InflaRx N.V. announced its topline results from the single ascending dose (SAD) part of its randomized, double-blind, placebo-controlled Phase I trial of the orally administered, low molecular weight C5aR inhibitor INF904. In the SAD part of the study, INF904 demonstrated an excellent safety and tolerability profile as well as a very favorable pharmacokinetic (PK) and pharmacodynamic (PD) profile, confirming INF904´s best-in-class potential. The SAD part of the Phase I first-in-human trial enrolled 62 healthy volunteers within six different dosing groups from 3 mg to 240 mg who were randomly assigned to receive INF904 or a placebo.

Different drug concentrations were tested for the 60 mg dosing group. The main objectives were to assess safety and tolerability of single ascending doses under fasting conditions. Secondary endpoints included several PK parameters, and the effect of INF904 on C5a-induced neutrophil activation in blood samples from treated volunteers ex vivo also was explored.

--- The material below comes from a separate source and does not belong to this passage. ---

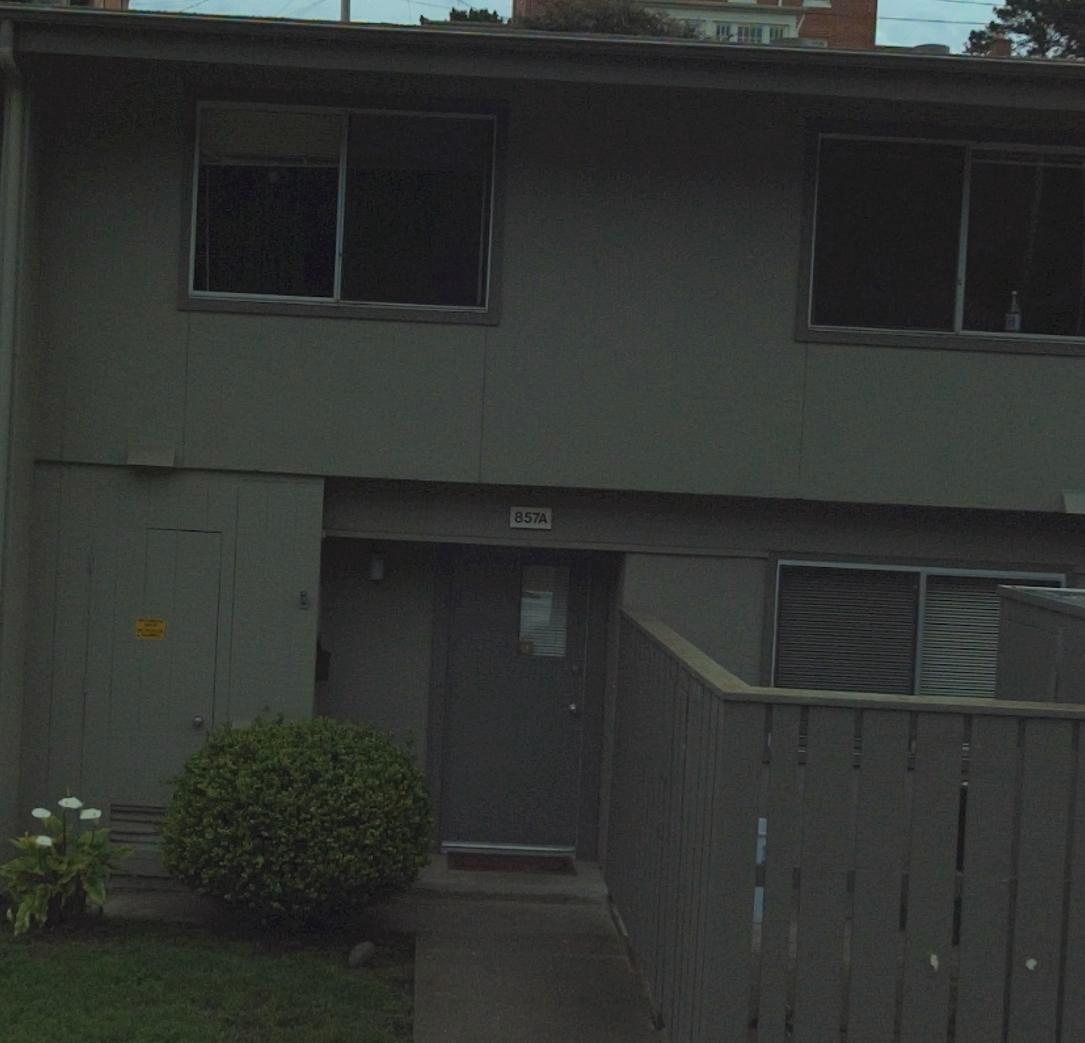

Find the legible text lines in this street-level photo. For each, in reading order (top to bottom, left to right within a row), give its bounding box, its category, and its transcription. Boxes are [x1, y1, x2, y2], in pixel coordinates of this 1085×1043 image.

[514, 510, 548, 525] StreetNumber: 857A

The results show that INF904 was well tolerated in treated patients and resulted in no safety signals of concern in single doses ranging from 3 mg to 240 mg. The overall percentage of adverse events (AEs) was lower in the INF904 treated patients compared to the placebo group, and no serious or severe AEs were observed at any dosing level. No related AEs were reported in conjunction with INF904 dosing.

Analysis of INF904 PK in subject plasma samples revealed sustained exposure to INF904 with six hours to maximum concentration (tmax). INF904 plasma levels were dose proportional for systemic exposure (AUClast) and nearly dose proportional for maximum concentration (Cmax) over the dose range used in the study. With the 30 mg dose, INF904 reached a Cmax of 289 ng/ml with an AUClast of 5197 h.ng/ml, which are approximately 3-fold and 10-fold, respectively, higher than the published Phase I data from the only marketed comparator Single doses of 30 mg or higher of INF904 achieved =90% blocking of C5a induced up-regulation of the activation marker CD11b on neutrophils in plasma samples from subjects ex vivo at 24 hours post dosing.

This inhibition was achieved when 12.6 nM recombinant C5a was added as stimulus in this assay, a C5a concentration which can be observed in patients with severe inflammatory conditions such as the immuno-dermatological disease, hidradenitis suppurativa, or during life-threatening inflammation (e.g., in critically ill COVID-19 patients or septic patients). Thus, INF904 inhibition of C5a-induced neutrophil activation in human plasma achieved the set goal for effective C5aR control at disease relevant C5a levels. The MAD part of the Phase 1 trial is ongoing, and the Company expects to present results from the approximately 24 healthy volunteers at the beginning of 2024.

InflaRx is currently preparing to initiate additional required pre-clinical studies, including chronic toxicology studies, for the future clinical development of INF904 in chronic inflammatory diseases. In parallel, the Company is evaluating select potential indications for future development.